THE PROBLEM:
Reproduce the lines below verbatim, starting with the first line of the records and ending with the line that contains "In today’s world, more", including both of these lines.

··· INFORMATION GIVEN ···

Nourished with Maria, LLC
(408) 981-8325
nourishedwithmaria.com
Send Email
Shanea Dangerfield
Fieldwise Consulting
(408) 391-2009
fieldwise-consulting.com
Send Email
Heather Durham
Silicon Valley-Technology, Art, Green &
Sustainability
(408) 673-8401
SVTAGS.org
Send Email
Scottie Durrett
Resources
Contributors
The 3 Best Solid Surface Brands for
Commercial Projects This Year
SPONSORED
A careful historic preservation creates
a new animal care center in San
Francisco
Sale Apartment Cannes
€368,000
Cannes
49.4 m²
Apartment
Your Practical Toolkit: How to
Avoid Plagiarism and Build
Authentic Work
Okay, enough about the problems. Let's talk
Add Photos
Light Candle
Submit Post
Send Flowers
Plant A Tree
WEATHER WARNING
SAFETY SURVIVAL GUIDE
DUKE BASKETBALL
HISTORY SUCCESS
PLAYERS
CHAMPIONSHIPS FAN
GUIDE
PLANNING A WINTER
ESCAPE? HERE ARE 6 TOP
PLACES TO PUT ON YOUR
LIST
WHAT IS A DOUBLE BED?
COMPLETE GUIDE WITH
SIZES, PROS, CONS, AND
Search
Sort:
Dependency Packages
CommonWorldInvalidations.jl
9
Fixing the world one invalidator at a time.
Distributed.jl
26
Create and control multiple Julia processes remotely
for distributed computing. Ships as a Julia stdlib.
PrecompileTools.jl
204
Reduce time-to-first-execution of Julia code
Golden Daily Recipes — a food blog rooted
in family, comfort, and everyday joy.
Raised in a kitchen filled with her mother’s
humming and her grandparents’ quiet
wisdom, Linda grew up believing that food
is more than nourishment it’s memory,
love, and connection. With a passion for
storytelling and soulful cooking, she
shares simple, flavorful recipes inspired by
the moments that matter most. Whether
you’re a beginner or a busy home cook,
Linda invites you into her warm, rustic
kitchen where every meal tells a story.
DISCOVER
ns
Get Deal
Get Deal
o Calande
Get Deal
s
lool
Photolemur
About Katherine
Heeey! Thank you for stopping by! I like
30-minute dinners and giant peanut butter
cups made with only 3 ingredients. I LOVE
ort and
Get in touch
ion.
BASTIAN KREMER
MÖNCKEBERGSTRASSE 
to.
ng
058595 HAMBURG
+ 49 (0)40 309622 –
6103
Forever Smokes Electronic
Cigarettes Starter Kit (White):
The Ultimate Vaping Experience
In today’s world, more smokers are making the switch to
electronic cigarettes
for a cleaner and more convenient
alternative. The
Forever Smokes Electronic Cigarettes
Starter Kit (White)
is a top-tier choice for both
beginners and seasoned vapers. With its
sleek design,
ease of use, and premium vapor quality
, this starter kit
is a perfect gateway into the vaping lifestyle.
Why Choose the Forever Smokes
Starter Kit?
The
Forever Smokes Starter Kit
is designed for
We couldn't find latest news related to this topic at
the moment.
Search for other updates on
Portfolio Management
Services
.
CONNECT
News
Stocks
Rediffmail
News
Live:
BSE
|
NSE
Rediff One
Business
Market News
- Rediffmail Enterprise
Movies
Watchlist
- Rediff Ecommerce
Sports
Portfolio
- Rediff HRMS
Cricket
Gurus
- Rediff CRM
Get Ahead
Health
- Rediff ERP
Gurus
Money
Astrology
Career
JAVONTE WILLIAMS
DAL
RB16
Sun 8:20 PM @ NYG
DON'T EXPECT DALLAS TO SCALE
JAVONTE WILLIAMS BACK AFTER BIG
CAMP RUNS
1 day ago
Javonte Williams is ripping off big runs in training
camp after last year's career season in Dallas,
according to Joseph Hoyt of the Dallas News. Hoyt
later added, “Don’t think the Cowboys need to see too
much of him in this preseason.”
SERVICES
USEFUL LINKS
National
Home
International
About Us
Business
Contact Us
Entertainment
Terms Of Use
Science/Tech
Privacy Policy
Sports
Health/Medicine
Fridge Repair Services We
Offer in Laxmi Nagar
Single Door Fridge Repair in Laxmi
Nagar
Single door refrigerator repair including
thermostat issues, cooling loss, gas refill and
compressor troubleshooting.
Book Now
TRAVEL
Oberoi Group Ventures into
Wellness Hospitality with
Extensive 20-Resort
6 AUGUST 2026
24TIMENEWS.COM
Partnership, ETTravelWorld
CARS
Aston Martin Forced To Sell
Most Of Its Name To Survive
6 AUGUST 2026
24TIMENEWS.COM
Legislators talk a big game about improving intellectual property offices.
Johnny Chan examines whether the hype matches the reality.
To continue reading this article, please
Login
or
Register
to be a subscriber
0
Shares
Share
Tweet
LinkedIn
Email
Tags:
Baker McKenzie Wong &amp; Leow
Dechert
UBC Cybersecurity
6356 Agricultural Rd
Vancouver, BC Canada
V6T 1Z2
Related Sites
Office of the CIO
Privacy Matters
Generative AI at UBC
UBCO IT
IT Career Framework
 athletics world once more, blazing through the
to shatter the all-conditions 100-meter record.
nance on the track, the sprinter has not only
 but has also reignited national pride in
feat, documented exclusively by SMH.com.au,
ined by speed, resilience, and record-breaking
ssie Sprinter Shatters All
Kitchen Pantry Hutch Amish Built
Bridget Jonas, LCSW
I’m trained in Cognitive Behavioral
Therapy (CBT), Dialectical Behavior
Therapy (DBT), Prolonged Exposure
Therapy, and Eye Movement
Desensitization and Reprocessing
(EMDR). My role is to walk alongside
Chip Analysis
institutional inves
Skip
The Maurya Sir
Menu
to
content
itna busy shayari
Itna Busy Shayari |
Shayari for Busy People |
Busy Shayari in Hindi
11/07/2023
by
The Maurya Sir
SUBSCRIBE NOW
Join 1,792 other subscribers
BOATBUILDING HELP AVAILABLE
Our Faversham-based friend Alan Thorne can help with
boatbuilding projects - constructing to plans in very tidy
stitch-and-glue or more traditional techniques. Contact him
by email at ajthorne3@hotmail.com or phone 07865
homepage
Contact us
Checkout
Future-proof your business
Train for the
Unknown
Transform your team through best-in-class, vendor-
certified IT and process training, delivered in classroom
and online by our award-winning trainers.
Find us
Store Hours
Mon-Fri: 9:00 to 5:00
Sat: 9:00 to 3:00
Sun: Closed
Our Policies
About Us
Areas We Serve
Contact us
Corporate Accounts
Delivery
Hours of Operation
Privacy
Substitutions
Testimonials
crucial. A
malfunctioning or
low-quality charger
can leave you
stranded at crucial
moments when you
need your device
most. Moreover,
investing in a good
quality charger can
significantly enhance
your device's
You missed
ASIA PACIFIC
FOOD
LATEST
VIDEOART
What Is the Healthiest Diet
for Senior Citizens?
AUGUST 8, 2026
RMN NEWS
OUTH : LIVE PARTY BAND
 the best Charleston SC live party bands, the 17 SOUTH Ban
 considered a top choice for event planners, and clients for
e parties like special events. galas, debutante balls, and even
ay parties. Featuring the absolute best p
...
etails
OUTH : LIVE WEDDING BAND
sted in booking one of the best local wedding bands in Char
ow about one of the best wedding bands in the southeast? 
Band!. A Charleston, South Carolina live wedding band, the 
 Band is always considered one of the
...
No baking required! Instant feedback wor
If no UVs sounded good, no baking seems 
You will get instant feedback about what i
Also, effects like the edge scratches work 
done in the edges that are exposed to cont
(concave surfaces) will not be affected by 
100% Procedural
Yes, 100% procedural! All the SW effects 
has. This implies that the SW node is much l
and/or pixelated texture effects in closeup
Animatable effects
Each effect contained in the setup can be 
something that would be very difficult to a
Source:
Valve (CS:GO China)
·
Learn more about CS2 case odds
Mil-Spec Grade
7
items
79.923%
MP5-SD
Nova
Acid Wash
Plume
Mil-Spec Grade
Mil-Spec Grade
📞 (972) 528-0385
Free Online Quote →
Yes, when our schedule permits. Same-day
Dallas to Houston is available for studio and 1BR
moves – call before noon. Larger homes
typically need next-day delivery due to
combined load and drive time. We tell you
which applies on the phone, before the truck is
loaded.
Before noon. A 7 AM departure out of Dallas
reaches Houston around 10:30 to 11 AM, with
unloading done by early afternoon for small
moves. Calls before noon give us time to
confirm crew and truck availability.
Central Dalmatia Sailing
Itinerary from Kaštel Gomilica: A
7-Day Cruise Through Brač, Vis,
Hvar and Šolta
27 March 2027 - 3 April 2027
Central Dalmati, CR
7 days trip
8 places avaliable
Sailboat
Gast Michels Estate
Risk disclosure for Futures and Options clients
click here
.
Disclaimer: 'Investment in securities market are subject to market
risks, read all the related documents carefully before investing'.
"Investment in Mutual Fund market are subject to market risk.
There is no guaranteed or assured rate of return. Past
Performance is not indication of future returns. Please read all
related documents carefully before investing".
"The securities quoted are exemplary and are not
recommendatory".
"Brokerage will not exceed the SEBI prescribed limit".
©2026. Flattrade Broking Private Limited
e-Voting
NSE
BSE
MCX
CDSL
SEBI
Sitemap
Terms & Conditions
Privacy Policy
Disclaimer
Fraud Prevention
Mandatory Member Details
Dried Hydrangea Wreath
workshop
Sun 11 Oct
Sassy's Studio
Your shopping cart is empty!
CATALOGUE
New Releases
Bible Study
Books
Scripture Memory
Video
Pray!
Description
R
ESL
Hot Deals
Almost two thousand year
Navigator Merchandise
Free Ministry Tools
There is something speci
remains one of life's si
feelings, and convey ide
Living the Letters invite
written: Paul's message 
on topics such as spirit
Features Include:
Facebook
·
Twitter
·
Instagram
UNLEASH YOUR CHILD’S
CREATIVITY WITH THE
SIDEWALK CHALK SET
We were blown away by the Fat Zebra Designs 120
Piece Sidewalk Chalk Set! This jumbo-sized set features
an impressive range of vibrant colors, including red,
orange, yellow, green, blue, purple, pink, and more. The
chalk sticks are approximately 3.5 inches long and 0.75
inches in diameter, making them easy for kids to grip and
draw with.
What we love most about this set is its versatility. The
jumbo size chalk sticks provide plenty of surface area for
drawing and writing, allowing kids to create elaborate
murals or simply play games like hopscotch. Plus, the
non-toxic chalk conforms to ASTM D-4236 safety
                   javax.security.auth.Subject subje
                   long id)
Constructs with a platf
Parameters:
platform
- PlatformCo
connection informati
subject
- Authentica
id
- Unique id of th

···

RESULT FOR THIS TASK:
Nourished with Maria, LLC
(408) 981-8325
nourishedwithmaria.com
Send Email
Shanea Dangerfield
Fieldwise Consulting
(408) 391-2009
fieldwise-consulting.com
Send Email
Heather Durham
Silicon Valley-Technology, Art, Green &
Sustainability
(408) 673-8401
SVTAGS.org
Send Email
Scottie Durrett
Resources
Contributors
The 3 Best Solid Surface Brands for
Commercial Projects This Year
SPONSORED
A careful historic preservation creates
a new animal care center in San
Francisco
Sale Apartment Cannes
€368,000
Cannes
49.4 m²
Apartment
Your Practical Toolkit: How to
Avoid Plagiarism and Build
Authentic Work
Okay, enough about the problems. Let's talk
Add Photos
Light Candle
Submit Post
Send Flowers
Plant A Tree
WEATHER WARNING
SAFETY SURVIVAL GUIDE
DUKE BASKETBALL
HISTORY SUCCESS
PLAYERS
CHAMPIONSHIPS FAN
GUIDE
PLANNING A WINTER
ESCAPE? HERE ARE 6 TOP
PLACES TO PUT ON YOUR
LIST
WHAT IS A DOUBLE BED?
COMPLETE GUIDE WITH
SIZES, PROS, CONS, AND
Search
Sort:
Dependency Packages
CommonWorldInvalidations.jl
9
Fixing the world one invalidator at a time.
Distributed.jl
26
Create and control multiple Julia processes remotely
for distributed computing. Ships as a Julia stdlib.
PrecompileTools.jl
204
Reduce time-to-first-execution of Julia code
Golden Daily Recipes — a food blog rooted
in family, comfort, and everyday joy.
Raised in a kitchen filled with her mother’s
humming and her grandparents’ quiet
wisdom, Linda grew up believing that food
is more than nourishment it’s memory,
love, and connection. With a passion for
storytelling and soulful cooking, she
shares simple, flavorful recipes inspired by
the moments that matter most. Whether
you’re a beginner or a busy home cook,
Linda invites you into her warm, rustic
kitchen where every meal tells a story.
DISCOVER
ns
Get Deal
Get Deal
o Calande
Get Deal
s
lool
Photolemur
About Katherine
Heeey! Thank you for stopping by! I like
30-minute dinners and giant peanut butter
cups made with only 3 ingredients. I LOVE
ort and
Get in touch
ion.
BASTIAN KREMER
MÖNCKEBERGSTRASSE 
to.
ng
058595 HAMBURG
+ 49 (0)40 309622 –
6103
Forever Smokes Electronic
Cigarettes Starter Kit (White):
The Ultimate Vaping Experience
In today’s world, more smokers are making the switch to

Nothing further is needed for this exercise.